Learn about the Difference between Control of Money Stock and Interest Rate.
The central bank has the monopoly power to control the stock of money in circulation.
But just as a monopolist cannot control both price and quantity at the same time, the central bank cannot control the money stock and the interest rate at the same time.
This point is illustrated in Fig. 20.2. Suppose the central bank, for some reason, wants to fix the interest rate at a level i* and the money stock at M*.
The curve Md is the demand curve for money. Although the central bank can alter the supply of money (just as a monopolist can alter the quantity of his product it offers for sale) it cannot alter the demand for money (just as a monopolist has hardly any influence over consumer demand).
The central bank can set only the combinations of the interest rates and the money supply along the demand curve for money — the Md curve (just like a monopolist who chooses the best possible combination of price and quantity on the elastic part of his demand curve). At the target rate of interest i0, it can have money supply M0/P̅.
At the target money supply MVP it can have interest rate i0. But it cannot fix both the targets and have the best of both the worlds — in this case M*/P̅ and i*. The reason is easy to find out. When the central bank decides to fix the interest rate target it loses control over the money supply. If the demand curve for money shifts, the central bank will have to adopt an accommodating monetary policy.
This means that if the central bank follows the policy of fixing (pegging) the interest rate it has to supply whatever amount of money is demanded by the people at that fixed interest rate. In the very short run the central bank cannot control the money stock, but it can alter the interest rate through open market operations — by buying and selling government securities.
If it wants to raise the price of government securities (by lowering the interest rate) it can buy the securities at that price.
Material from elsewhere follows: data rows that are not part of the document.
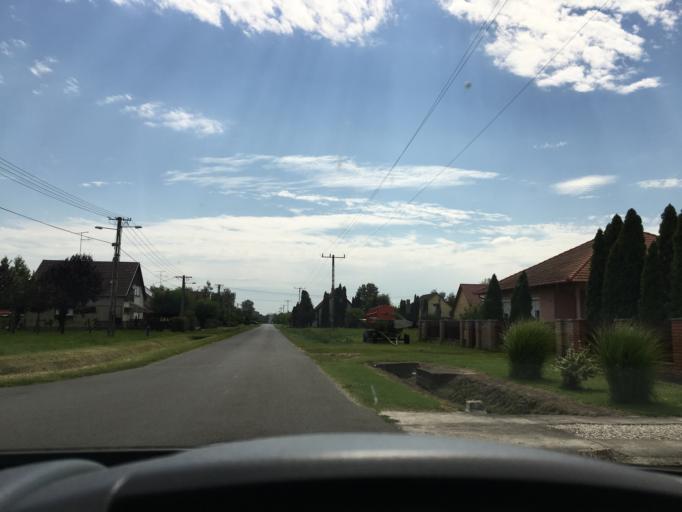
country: HU
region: Csongrad
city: Morahalom
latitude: 46.2111
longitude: 19.8754
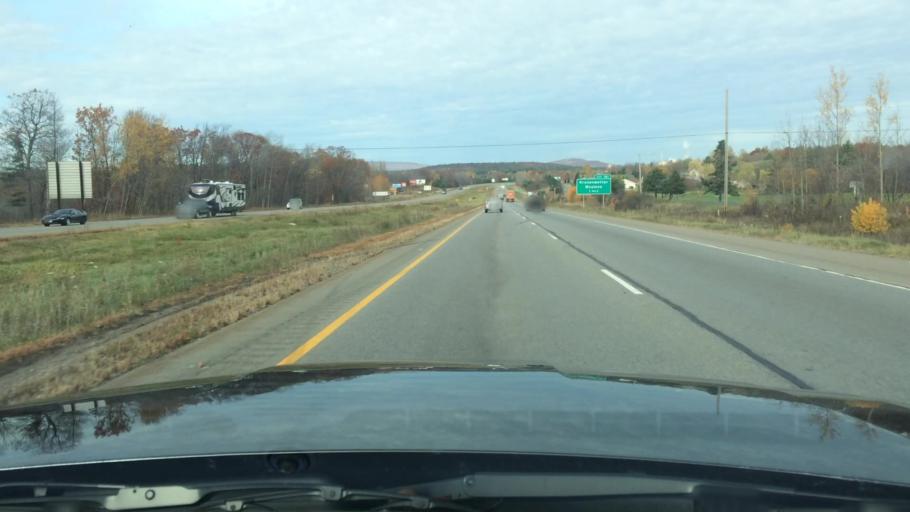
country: US
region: Wisconsin
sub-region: Marathon County
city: Mosinee
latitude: 44.7927
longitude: -89.6799
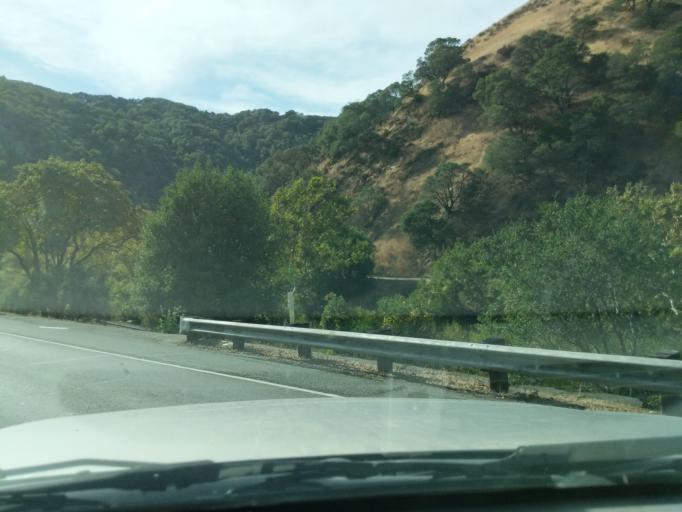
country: US
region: California
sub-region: Alameda County
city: Fremont
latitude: 37.5939
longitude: -121.9311
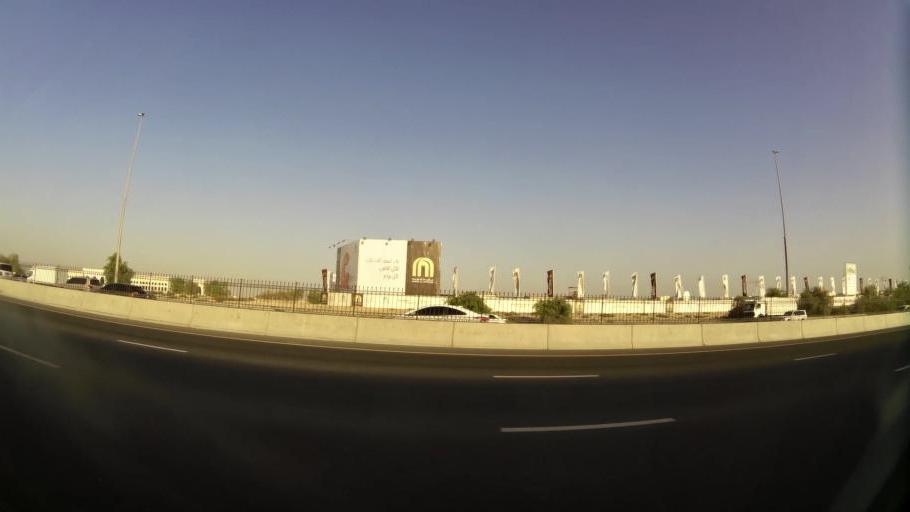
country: AE
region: Ash Shariqah
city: Sharjah
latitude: 25.3195
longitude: 55.4538
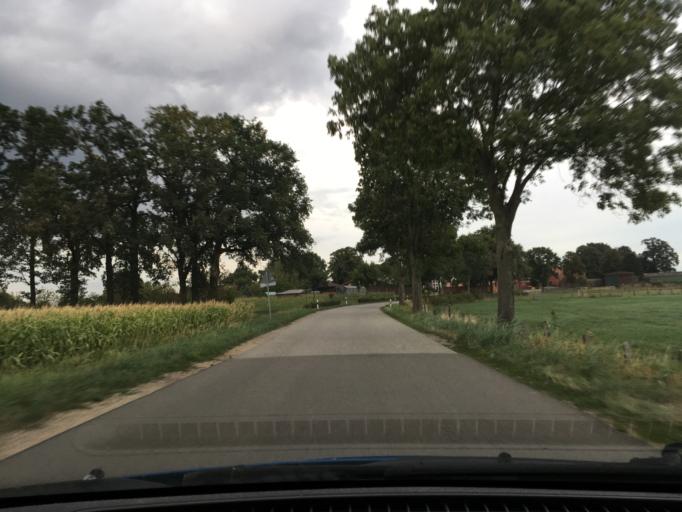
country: DE
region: Schleswig-Holstein
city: Lanze
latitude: 53.3834
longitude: 10.6001
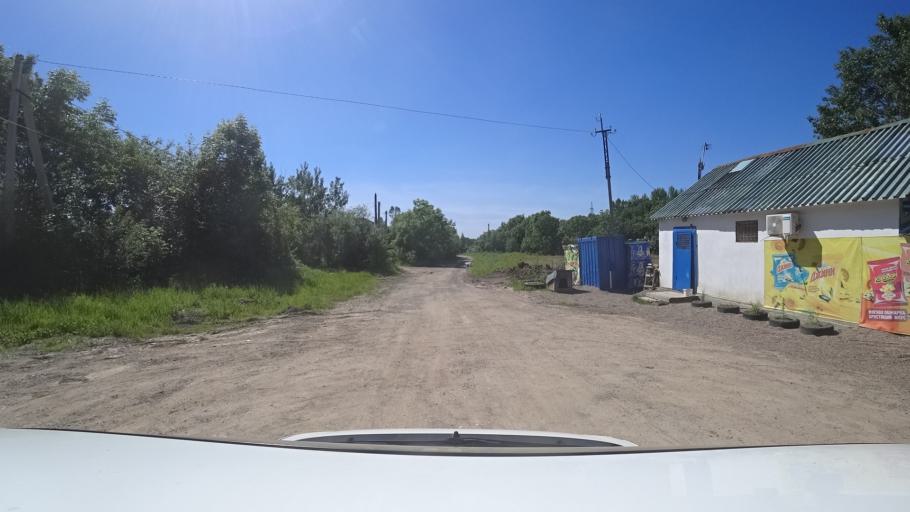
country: RU
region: Khabarovsk Krai
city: Topolevo
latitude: 48.5589
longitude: 135.1923
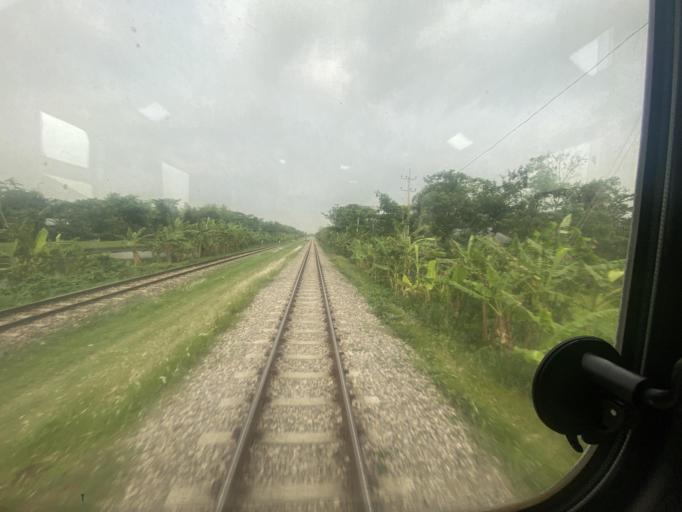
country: BD
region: Dhaka
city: Tungi
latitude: 23.9310
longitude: 90.5324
If it wants to reduce the price of government securities (by raising the interest rate), it can dispose of an adequate amount of securities from its existing stock. Thus the central bank can determine the market interest rate fairly accurately on a daily basis.
However, over a slightly longer period the central bank can determine the money supply quite accurately. As it collects information on the behaviour of the money stock and the money multiplier from time to time, the central bank can make necessary changes in its monetary base.
For example, if the central bank were targeting a money supply growth of 5% over a given period, it might start the base growing at 5%. If it is found at the middle of the period that the value of the money multiplier has been falling, and the money stock, therefore, growing at less than 5%, the central bank will have to make compensatory adjustments by increasing the rate of growth of the money supply.
In short, since the central bank has to have both interest rate and money supply targets, it cannot reach both the targets simultaneously.
Effects of Policy Alternatives:
Fig. 20.3 shows that if money supply targets are fixed, i.e., if the nominal money supply is fixed at M̅, the rate of interest moves up or down if the demand for money is unstable, (i.e., if the money demand curve shifts up or down).
Fig. 20.4 shows that when the central bank fixes the real nominal interest rate at j volatility occurs in the money supply if the demand curve for money shifts either to the right or to the left, as is indicated by two arrows.